A $900 million state parks improvement plan unveiled Monday will include a new classroom building and a number of other improvements at Saratoga Spa State Park.
The Parks 2020 plan was included in Gov. Andrew Cuomo’s budget proposal, but significant new details were released Monday.
“There is going to be a complete and total transformation of this already fabulous park system,” state Parks, Recreation and Historic Preservation Commissioner Rose Harvey said at a news conference at Spa State Park.
Cuomo said it will position New York as a recreation destination, with the parks helping boost local economies.
About $7 million will be invested at Saratoga. In addition to the classroom building near Geyser Creek, the park would see improvements to picnic areas, pavilions and trails.
Elsewhere in the Capital Region, John Boyd Thatcher Park in Albany County is in line for a new visitors’ center, and the closing of the Mt. McGregor prison in Wilton could lead to hundreds of acres being added to the natural features at Moreau Lake State Park.
Cuomo and Harvey said they’re trying to reverse decades of decline during which the capital needs of the park system were mostly neglected.
“We plan to invest in the natural and historic grandeur and also make the parks more relevant and modern for the 21st century,” Harvey said at Spa State Park’s administration building.
Prior to the current round of investments, New York parks had developed a reputation for looking rundown, with deteriorating visitor infrastructure. There was even talk of closing parks during budget crises that followed the 2008 recession.
“As I took office, my administration found a backlog of overdue capital repairs, including critical projects that had been left unaddressed for decades,” Cuomo wrote in an introduction to the parks 2020 plan.
Since 2011, statewide park visitorship has increased from 57 million to 62 million last year. Harvey said the goal is to keep attendance growing by about 1 percent each year, as facilities are improved.
The park system has received $90 million in capital funding in each of the past three state budgets — and Cuomo has proposed spending $110 million on capital projects in the 2015 budget.
The spending requires approval from the state Legislature, but it has approved Cuomo’s previous parks capital spending requests.
As the Capital Region’s “flagship” park, Saratoga has already gotten a new entrance sign. Upcoming work will include improvements to picnic pavilions and playgrounds, renovations to bathhouses, the Saratoga Performing Arts Center and trails.
Harvey said the Hathorn playground is going to be rebuilt and expanded as part of a stated goal of increasing active outdoor recreation.
The Geyser Creek classroom building is currently being designed, to be built at the site of a comfort station in the creek valley at the center of the park. The goal is open it in 2016.
“It’s going to be a big addition for us. We don’t have that kind of space now,” said Alane Chinian, the park system’s Saratoga-Capital region director.

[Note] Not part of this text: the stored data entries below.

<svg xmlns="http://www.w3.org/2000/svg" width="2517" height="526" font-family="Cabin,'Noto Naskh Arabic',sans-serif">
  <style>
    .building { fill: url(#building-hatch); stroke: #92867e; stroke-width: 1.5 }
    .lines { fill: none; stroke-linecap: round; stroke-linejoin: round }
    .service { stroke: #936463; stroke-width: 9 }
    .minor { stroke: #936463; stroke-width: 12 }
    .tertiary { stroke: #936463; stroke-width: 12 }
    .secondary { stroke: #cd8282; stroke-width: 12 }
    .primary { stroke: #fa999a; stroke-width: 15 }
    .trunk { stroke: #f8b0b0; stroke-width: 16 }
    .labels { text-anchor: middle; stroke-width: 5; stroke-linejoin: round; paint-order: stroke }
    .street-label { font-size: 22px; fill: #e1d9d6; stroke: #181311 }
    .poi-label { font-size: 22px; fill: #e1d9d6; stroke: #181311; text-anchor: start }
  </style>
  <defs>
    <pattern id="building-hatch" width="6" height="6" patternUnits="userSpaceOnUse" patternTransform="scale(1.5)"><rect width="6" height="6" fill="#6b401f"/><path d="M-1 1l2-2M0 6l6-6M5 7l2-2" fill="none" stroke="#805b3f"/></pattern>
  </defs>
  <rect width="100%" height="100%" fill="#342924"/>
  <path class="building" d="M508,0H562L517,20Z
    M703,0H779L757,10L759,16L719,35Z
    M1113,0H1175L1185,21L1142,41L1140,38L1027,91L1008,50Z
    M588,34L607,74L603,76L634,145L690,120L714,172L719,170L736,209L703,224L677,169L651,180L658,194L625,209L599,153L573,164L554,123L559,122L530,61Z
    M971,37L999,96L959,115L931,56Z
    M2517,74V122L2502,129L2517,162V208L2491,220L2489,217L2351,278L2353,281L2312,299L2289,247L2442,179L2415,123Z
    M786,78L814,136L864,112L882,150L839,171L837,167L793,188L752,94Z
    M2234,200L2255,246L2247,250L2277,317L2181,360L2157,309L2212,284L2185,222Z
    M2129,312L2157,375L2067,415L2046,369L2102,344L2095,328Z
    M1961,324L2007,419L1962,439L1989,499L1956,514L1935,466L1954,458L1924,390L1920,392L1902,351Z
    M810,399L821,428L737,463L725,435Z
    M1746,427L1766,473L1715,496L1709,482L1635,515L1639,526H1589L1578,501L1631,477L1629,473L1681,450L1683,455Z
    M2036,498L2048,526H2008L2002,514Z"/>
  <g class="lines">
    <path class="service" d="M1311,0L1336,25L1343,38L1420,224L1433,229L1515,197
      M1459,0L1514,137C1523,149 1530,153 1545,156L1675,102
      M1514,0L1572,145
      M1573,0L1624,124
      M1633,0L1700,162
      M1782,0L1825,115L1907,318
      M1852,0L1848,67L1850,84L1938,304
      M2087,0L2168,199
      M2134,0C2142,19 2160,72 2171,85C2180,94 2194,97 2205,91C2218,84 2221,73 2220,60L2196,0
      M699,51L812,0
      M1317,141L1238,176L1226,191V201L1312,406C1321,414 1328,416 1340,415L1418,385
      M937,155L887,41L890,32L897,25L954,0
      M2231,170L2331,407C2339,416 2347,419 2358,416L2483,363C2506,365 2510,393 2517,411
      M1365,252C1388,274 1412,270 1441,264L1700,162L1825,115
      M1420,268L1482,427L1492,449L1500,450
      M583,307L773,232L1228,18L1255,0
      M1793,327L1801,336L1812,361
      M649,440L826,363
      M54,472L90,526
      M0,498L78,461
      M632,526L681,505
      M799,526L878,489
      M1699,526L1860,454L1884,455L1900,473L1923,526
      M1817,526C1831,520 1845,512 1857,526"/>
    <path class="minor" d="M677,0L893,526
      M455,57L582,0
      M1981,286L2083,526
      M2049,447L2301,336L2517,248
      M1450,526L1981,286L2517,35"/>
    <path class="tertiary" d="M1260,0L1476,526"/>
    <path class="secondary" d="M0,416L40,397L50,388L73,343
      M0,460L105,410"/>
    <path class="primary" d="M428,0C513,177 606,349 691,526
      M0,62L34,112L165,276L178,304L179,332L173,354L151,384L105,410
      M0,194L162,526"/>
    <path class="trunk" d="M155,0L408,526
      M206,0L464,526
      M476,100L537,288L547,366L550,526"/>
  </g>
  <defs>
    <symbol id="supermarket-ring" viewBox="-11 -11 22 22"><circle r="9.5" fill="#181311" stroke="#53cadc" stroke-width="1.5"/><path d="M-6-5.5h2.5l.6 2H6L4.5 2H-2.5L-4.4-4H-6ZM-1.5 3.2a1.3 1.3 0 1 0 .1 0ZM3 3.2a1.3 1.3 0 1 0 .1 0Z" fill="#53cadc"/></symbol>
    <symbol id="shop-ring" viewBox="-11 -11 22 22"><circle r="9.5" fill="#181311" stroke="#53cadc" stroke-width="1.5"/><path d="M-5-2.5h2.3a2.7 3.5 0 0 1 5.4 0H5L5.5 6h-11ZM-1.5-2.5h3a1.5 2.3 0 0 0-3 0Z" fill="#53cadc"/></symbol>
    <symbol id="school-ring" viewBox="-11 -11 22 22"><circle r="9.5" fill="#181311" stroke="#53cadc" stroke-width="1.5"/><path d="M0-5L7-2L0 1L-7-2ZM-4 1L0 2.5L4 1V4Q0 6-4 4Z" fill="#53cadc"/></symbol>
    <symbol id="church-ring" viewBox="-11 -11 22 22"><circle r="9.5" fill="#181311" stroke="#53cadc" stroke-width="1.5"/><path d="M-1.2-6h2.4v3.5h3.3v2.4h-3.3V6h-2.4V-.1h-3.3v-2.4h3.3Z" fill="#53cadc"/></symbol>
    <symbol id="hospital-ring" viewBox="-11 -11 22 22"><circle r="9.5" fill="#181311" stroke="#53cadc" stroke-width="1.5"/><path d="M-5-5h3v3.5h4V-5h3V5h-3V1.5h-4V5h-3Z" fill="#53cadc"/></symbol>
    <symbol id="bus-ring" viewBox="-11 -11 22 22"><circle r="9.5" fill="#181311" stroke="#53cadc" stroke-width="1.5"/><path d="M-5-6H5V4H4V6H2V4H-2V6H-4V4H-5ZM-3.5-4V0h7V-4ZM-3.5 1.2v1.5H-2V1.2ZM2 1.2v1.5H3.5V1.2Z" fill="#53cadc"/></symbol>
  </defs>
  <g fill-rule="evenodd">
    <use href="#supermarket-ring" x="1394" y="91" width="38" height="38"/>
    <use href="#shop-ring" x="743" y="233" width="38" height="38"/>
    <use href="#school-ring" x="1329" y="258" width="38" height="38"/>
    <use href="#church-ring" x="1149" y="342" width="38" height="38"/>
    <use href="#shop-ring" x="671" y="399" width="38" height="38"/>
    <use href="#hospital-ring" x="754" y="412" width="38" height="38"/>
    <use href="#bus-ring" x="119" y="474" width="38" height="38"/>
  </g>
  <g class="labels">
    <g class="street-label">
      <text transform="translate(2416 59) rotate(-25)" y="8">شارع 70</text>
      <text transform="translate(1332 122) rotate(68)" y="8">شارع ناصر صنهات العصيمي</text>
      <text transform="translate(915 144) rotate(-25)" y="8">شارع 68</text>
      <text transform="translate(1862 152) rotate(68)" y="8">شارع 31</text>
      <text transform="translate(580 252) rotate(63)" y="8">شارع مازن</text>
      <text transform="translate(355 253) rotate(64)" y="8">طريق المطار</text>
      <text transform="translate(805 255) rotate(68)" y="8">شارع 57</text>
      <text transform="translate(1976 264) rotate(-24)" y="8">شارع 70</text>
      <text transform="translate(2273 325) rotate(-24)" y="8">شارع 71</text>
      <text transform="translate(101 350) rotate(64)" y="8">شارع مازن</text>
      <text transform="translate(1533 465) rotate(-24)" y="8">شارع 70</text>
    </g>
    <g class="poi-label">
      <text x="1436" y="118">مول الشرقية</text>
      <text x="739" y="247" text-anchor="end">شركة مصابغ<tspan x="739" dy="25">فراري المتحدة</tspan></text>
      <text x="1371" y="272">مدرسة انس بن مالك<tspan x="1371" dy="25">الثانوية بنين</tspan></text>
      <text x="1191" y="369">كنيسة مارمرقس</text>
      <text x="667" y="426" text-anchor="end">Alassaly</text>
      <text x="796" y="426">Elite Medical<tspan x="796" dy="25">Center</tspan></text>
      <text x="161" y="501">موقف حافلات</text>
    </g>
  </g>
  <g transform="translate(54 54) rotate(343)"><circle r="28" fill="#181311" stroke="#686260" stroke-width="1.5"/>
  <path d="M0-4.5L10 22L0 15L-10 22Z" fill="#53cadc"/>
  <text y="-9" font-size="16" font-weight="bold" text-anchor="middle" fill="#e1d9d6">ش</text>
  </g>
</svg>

Also, the Polaris Pavilion at the Peerless Pool will be getting a new shelter and handicapped-accessible bathrooms, and the Karista mineral water spring will be rehabilitated.
“We’re going to do the rest [of the springs], all that are available to the public,” Harvey said.
At SPAC, the state built a permeable-pavement “green” parking lot that will see its first public use this spring.
About 2 million people a year visit Saratoga Spa State Park — a number park manager Michael Greenslade said has been growing due to concerts, farmers markets and visits to the museums of dance and automobiles.
Across the system of 180 parks, improvements are also planned at such popular parks as Niagara Falls, Jones Beach and Robert Moses state parks.
Of the $900 million to be spent by 2020, Harvey said about $640 million will come from the New York Works program and about $200 million will come from other state agencies. There will also be some federal money and some private fundraising.
Locally, Heather Mabee, chairwoman of the Saratoga-Capital Region Park Commission, said Adirondack Trust Co. and Allerdice Building Supply have funded some of the recent improvements at Spa State Park.
Peter Martin, a Saratoga Springs representative on the Saratoga County Board of Supervisors, said he’s especially excited about planned trail improvements. “The work they’re talking about on trails will be a magnificent addition to the park,” he said, noting it could lead to extending the county’s Zim Smith trail from Ballston Spa to the park.
In Moreau, Harvey said she was “very optimistic” that 763 acres around the closed Mt. McGregor prison will be added to the natural lands at Moreau Lake State Park. It is now owned by the state Department of Corrections.
Mabee said the budgets since Cuomo took office have been the first to actually earmark capital funding for the park system. Before that, regional commissioners like herself had to lobby local state legislators for money when they had specific projects.
“We are grateful to Governor Cuomo for recognizing the importance of investing in the parks,” Mabee said.
Tuesday is Parks Advocacy Day at the State Capitol, when a number of park supporters will descend on the state Capital to lobby for parks funding.
One group, Parks & Trails New York, estimated the park system needs $1 billion in infrastructure and critical safety repairs.
“Our state parks and historic sites are a public treasure of New York,” said Parks & Trails New York Executive Director Robin Dropkin.